** Task instructions **
From the line containing "<td>Total Equity</td>" down to the line containing "<td>116</td>" in the records below, reproduce every line exactly, ends included, and omit all others.
*** Source information Section Begins ***
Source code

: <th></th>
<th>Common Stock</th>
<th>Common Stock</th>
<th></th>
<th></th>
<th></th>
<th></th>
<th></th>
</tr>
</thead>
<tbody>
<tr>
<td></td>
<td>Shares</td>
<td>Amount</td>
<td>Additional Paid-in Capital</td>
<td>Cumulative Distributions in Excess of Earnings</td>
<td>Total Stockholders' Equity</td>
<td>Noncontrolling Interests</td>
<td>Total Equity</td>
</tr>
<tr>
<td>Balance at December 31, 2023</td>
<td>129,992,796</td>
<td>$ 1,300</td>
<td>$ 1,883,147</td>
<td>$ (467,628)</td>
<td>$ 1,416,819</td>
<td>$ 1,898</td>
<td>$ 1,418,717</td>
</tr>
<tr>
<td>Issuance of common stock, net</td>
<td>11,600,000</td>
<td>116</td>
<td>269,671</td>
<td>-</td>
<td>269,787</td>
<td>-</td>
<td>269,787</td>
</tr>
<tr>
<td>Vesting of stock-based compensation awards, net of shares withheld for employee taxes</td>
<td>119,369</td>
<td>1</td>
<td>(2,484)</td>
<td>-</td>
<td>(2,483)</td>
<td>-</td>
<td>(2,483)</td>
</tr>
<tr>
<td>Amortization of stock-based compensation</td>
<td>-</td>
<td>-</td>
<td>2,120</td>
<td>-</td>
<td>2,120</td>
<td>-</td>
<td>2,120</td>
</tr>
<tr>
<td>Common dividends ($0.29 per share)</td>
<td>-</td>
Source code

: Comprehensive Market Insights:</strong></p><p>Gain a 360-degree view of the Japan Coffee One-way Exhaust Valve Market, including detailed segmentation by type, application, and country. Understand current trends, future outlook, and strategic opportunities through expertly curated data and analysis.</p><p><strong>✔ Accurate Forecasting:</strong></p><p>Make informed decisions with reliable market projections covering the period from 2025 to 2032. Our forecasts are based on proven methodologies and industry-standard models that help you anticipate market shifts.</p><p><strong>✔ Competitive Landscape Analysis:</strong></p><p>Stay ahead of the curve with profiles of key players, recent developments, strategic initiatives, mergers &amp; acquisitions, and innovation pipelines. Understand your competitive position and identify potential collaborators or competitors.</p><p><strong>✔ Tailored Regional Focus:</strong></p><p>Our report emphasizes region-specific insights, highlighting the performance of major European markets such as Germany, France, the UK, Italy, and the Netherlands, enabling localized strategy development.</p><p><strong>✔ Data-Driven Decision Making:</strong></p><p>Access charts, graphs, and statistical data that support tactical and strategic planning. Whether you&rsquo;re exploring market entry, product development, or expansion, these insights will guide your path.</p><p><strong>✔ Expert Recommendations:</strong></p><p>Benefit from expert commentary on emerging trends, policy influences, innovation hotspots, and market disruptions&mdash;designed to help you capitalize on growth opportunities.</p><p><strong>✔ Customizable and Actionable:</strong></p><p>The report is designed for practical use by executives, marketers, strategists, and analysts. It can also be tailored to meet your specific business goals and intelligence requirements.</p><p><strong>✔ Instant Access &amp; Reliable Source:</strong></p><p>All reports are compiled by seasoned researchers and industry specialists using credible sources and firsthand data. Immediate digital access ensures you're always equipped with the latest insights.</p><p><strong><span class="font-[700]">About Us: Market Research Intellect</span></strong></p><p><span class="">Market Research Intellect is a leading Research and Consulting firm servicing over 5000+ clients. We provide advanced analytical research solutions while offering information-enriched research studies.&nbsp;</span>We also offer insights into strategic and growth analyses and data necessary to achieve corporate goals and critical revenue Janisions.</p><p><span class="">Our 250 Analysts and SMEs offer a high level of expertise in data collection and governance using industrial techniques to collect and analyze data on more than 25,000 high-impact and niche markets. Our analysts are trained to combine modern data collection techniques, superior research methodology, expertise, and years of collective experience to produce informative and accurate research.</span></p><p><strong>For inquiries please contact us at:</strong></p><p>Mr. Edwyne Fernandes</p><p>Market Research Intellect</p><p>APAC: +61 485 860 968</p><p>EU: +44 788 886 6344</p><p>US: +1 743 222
*** Source information Section Ends ***
** Solution to this task **
<td>Total Equity</td>
</tr>
<tr>
<td>Balance at December 31, 2023</td>
<td>129,992,796</td>
<td>$ 1,300</td>
<td>$ 1,883,147</td>
<td>$ (467,628)</td>
<td>$ 1,416,819</td>
<td>$ 1,898</td>
<td>$ 1,418,717</td>
</tr>
<tr>
<td>Issuance of common stock, net</td>
<td>11,600,000</td>
<td>116</td>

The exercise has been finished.